A fellow archivist and I saw a job ad for the position of assistant archivist at Tiffany & Co. Now, neither of us knows anyone from their corporate or historic archives, nor do we have any idea of how the institution works. But some job ads just grab your imagination!
This is what we imagined:
Everyone is in pencil skirts and fashionable scarves, wool trousers and silk vests, slender and tall. People bring their lunches in custom bento boxes and sit among the trees on the expansive grounds surrounding the buildings. They go to the City on the weekends, just to get brunch and do some shopping. They ride vintage bicycles to work through their small town streets. The women have long hair which they put up with pencils in a fit of pique while studying design drawings.

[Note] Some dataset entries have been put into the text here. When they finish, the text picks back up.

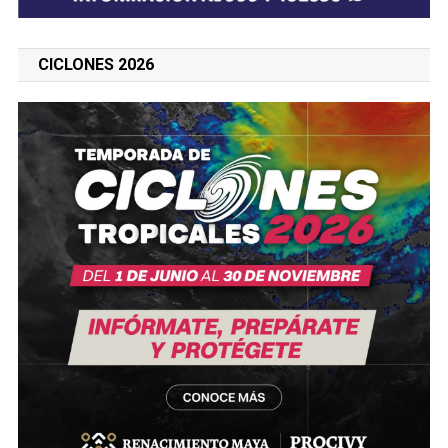
CICLONES 2026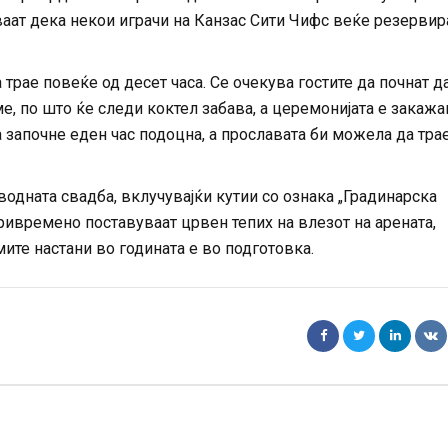
уваат дека некои играчи на Канзас Сити Чифс веќе резерви
трае повеќе од десет часа. Се очекува гостите да почнат д
е, по што ќе следи коктел забава, а церемонијата е закажа
а започне еден час подоцна, а прославата би можела да тра
водната свадба, вклучувајќи кутии со ознака „Градинарска
ривремено поставуваат црвен тепих на влезот на арената,
ите настани во годината е во подготовка.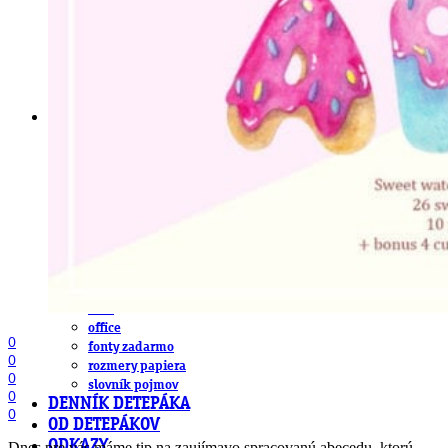
obludárium
video
pracovné ponuky
DeTePe [dtp]
ZÁKAZKY
FREE
NÁVODY
základy DTP
pre klientov
pdf, ps, acrobat, distiller
fonty, písmo, typografia
farby a color management návody
indesign
photoshop
illustrator
lightroom
OS X
office
0
fonty zadarmo
0
rozmery papiera
0
slovník pojmov
0
DENNÍK DETEPÁKA
0
OD DETEPÁKOV
ODKAZY
Dnes pre vás máme tip na zaujímavo spracovanú abecedu, ktorú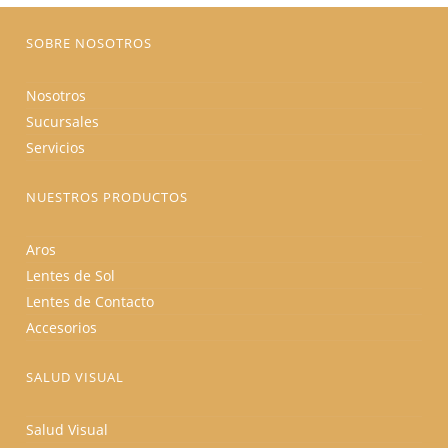
página
de
producto
SOBRE NOSOTROS
Nosotros
Sucursales
Servicios
NUESTROS PRODUCTOS
Aros
Lentes de Sol
Lentes de Contacto
Accesorios
SALUD VISUAL
Salud Visual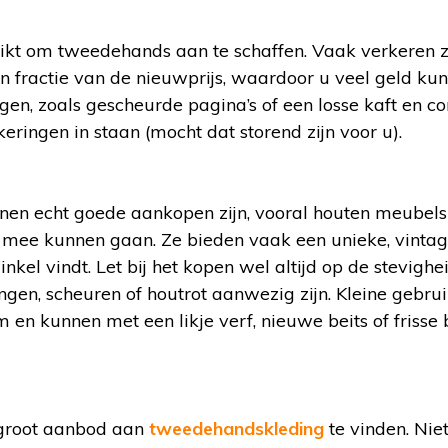
hikt om tweedehands aan te schaffen. Vaak verkeren z
en fractie van de nieuwprijs, waardoor u veel geld ku
en, zoals gescheurde pagina’s of een losse kaft en con
ringen in staan (mocht dat storend zijn voor u).
en echt goede aankopen zijn, vooral houten meubels
mee kunnen gaan. Ze bieden vaak een unieke, vintage 
inkel vindt. Let bij het kopen wel altijd op de stevighe
gen, scheuren of houtrot aanwezig zijn. Kleine gebrui
en kunnen met een likje verf, nieuwe beits of frisse
n groot aanbod aan
tweedehandskleding
te vinden. Niet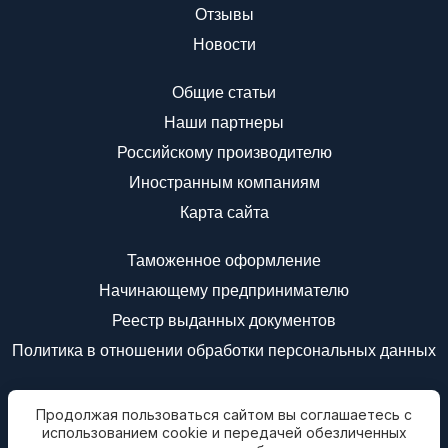
Отзывы
Новости
Общие статьи
Наши партнеры
Российскому производителю
Иностранным компаниям
Карта сайта
Таможенное оформление
Начинающему предпринимателю
Реестр выданных документов
Политика в отношении обработки персональных данных
Мы в соц.сетях
Продолжая пользоваться сайтом вы соглашаетесь с
Подписаться на
использованием cookie и передачей обезличенных
новости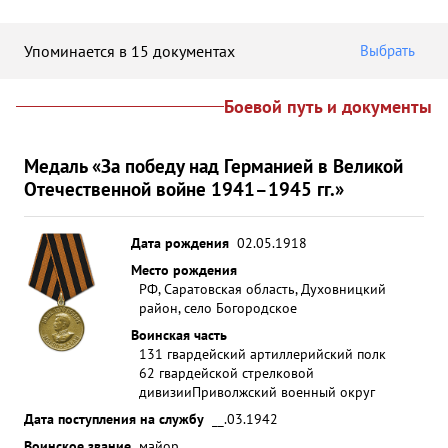
Упоминается в 15 документах
Выбрать
Боевой путь и документы
Медаль «За победу над Германией в Великой
Отечественной войне 1941–1945 гг.»
Дата рождения
02.05.1918
Место рождения
РФ, Саратовская область, Духовницкий
район, село Богородское
Воинская часть
131 гвардейский артиллерийский полк
62 гвардейской стрелковой
дивизии
Приволжский военный округ
Дата поступления на службу
__.03.1942
Воинское звание
майор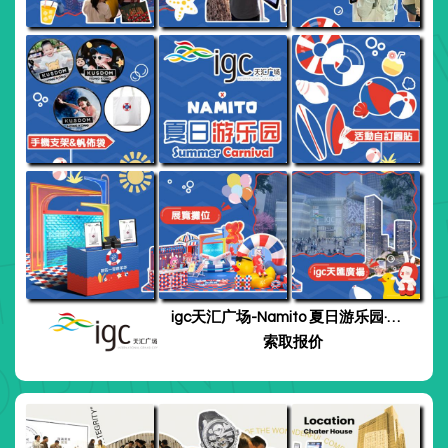
igc天汇广场-Namito 夏日游乐园·
广州
索取报价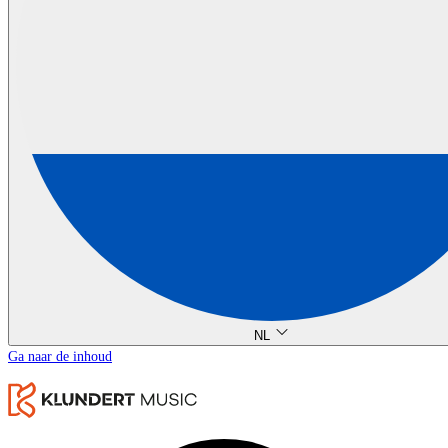
NL
Ga naar de inhoud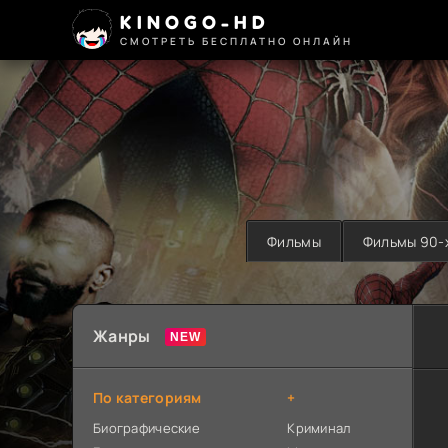
KINOGO-HD
СМОТРЕТЬ БЕСПЛАТНО ОНЛАЙН
Фильмы
Фильмы 90-
Жанры
По категориям
+
Биографические
Криминал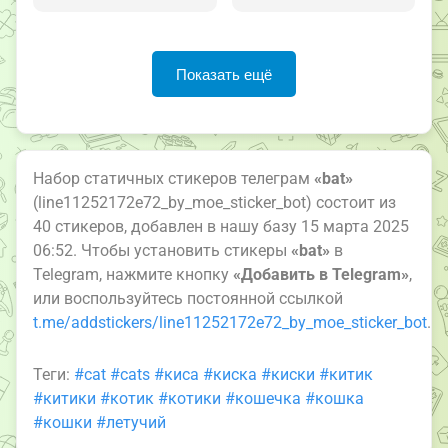
Показать ещё
Набор статичных стикеров телеграм
«bat»
(line11252172e72_by_moe_sticker_bot) состоит из
40 стикеров, добавлен в нашу базу 15 марта 2025
06:52. Чтобы установить стикеры
«bat»
в
Telegram, нажмите кнопку
«Добавить в Telegram»
,
или воспользуйтесь постоянной ссылкой
t.me/addstickers/line11252172e72_by_moe_sticker_bot
.
Теги:
#cat
#cats
#киса
#киска
#киски
#китик
#китики
#котик
#котики
#кошечка
#кошка
#кошки
#летучий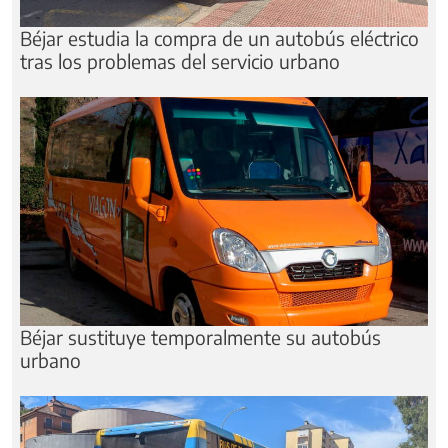
Béjar estudia la compra de un autobús eléctrico
tras los problemas del servicio urbano
Béjar sustituye temporalmente su autobús
urbano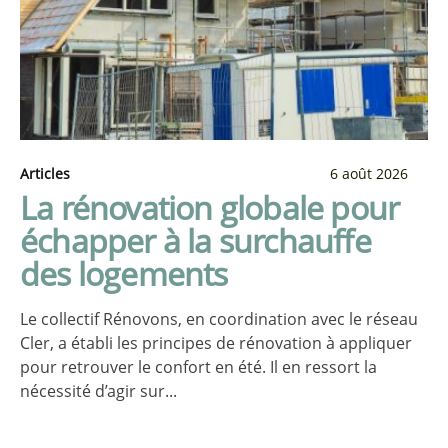
Articles
6 août 2026
La rénovation globale pour
échapper à la surchauffe
des logements
Le collectif Rénovons, en coordination avec le réseau
Cler, a établi les principes de rénovation à appliquer
pour retrouver le confort en été. Il en ressort la
nécessité d’agir sur...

Then, we were laughing because of course no archives is truly like that. It's more like THIS:
It's a faceless concrete box with arrow-slit windows in Jersey, there are backlogs of files and drawings everywhere. No one can find the 1936 Fall catalog even though Jeanette said she put it back. Jeanette, by the way, is the worst. She talks about everyone behind their back, has no sense of how to properly enter metadata into a database, but got hired because she speaks French (she's the daughter of a French farmer's daughter and an engineer from Jersey City, something she keeps a secret).
The coffee is always bad because Jeff, the head of Decorative Arts, refuses to clean the coffee pot properly, citing potential ruination of his vintage cuff links. Jeff has Pomeranians and is generally horrible to everyone. The previous archivist didn't keep proper accession records so everyone has to work backwards from the old records, making it all ten times harder. The subject of electronic records is being "saved" for the new archivist they're hiring.
The one person of note at this institution is Gwendolyn, the head of the jewelry collections, the irrefutable Queen. Her outfits are simple but impeccable; she carries the same vintage Dior handbag every day because it was her grandmother's. She grew up in Boston but studied at the Sorbonne, and gives Jeanette a withering glace every time she starts talking about how superior the French are at everything. Jeff has been trying to get into her good graces for years; he desperately wants to get out of the document archives and into the museum collections. Unfortunately for Jeff, she knows that his "vintage" cuff links are really late-era reproductions. Gwen never talks about people behind their back, but once complimented your scarf, which you knit yourself, and you almost died.